• Work required: For this exercise, restate word for word only the lines from the one containing "135743: 844 -> 843" through the last line below. Pictures do not get copied.

*** Data supplied Section Begins ***

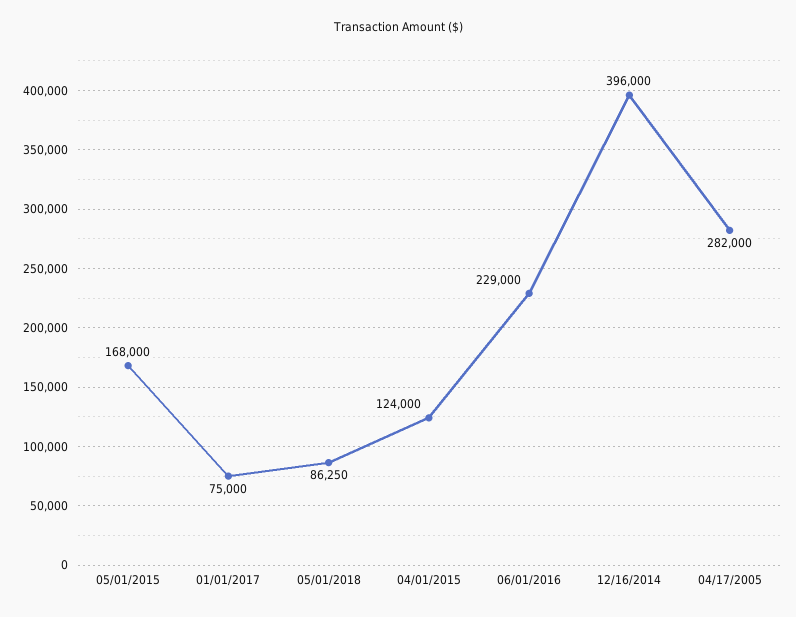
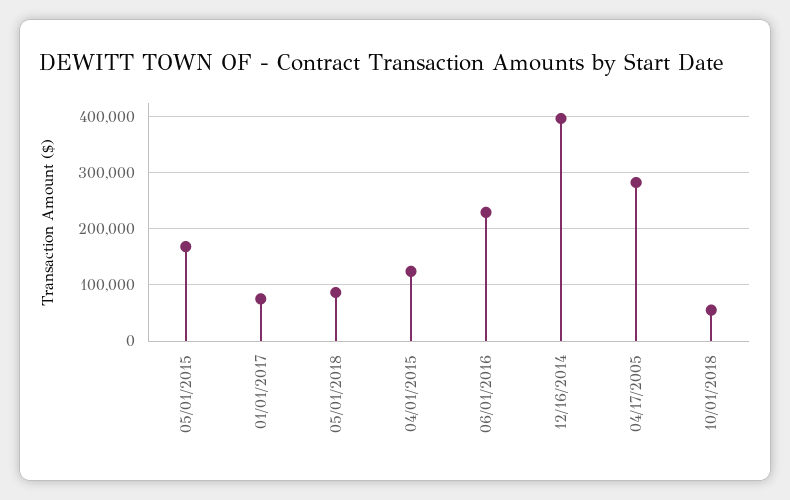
10/01/2018: none -> 60000

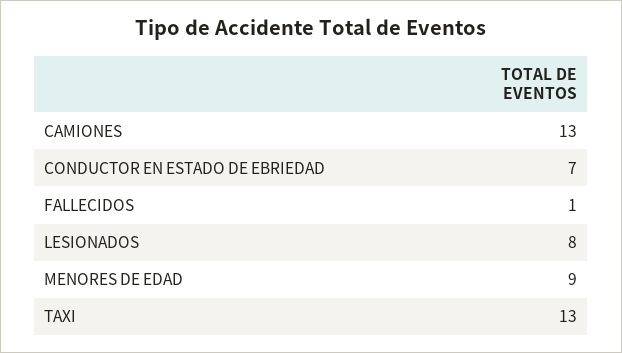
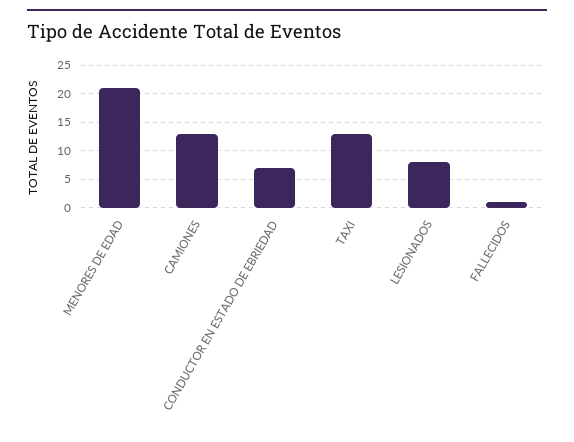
MENORES DE EDAD: 9 -> 20

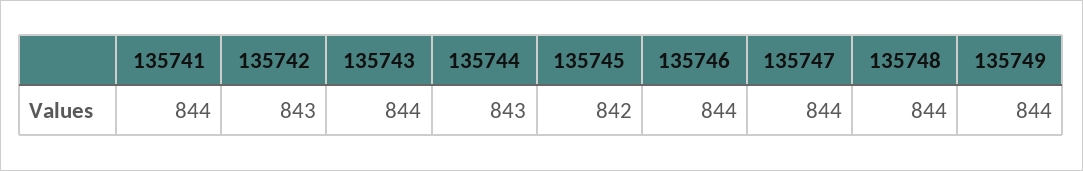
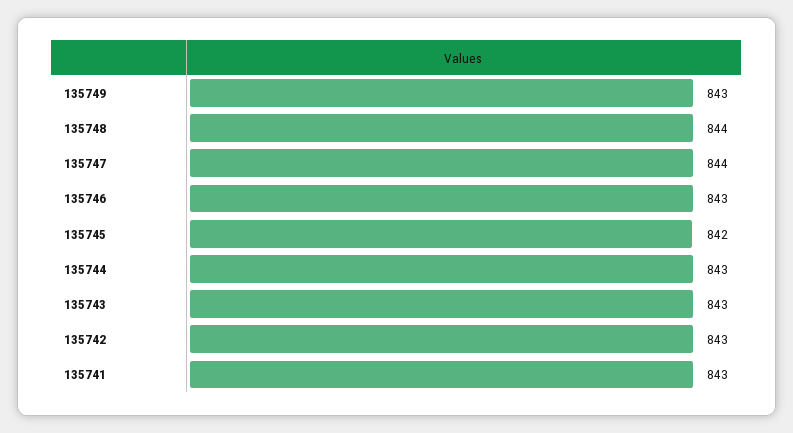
135741: 844 -> 843
135743: 844 -> 843
135746: 844 -> 843
135749: 844 -> 843

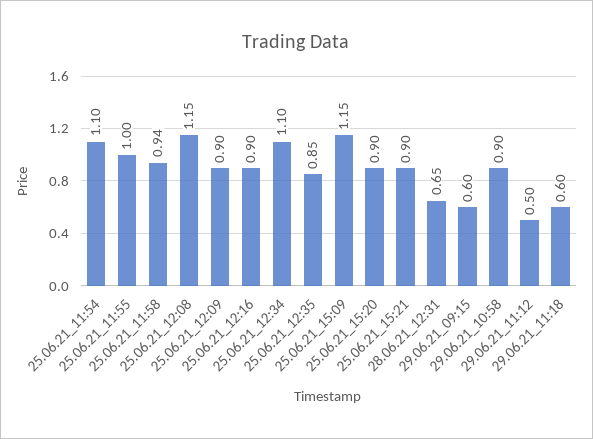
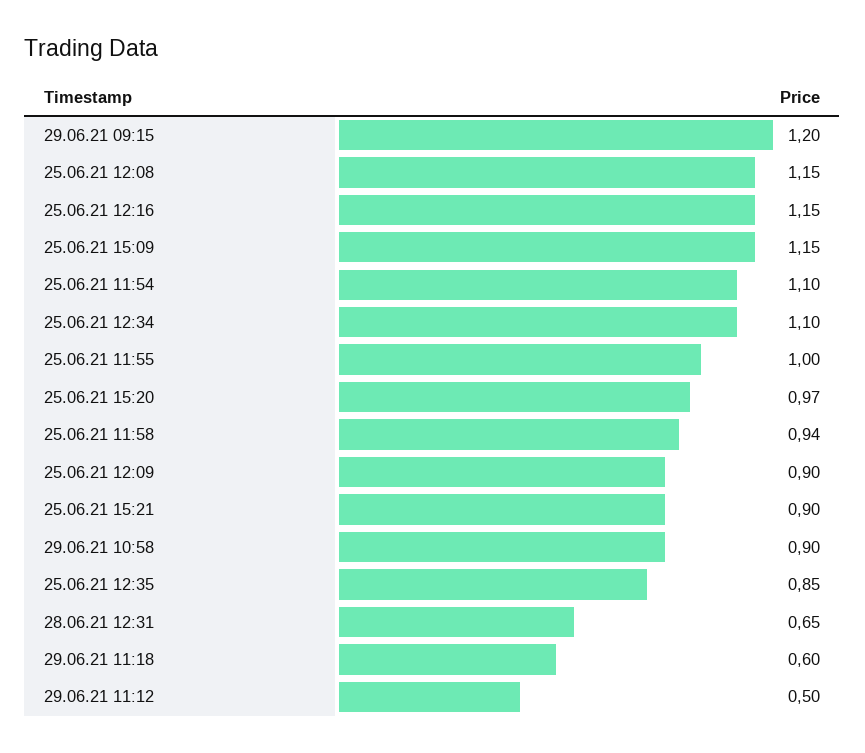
25.06.21_12:16: 0.9 -> 1.15
25.06.21_15:20: 0.9 -> 0.97
29.06.21_09:15: 0.6 -> 1.2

*** Data supplied Section Ends ***

• Output for this task:
135743: 844 -> 843
135746: 844 -> 843
135749: 844 -> 843

25.06.21_12:16: 0.9 -> 1.15
25.06.21_15:20: 0.9 -> 0.97
29.06.21_09:15: 0.6 -> 1.2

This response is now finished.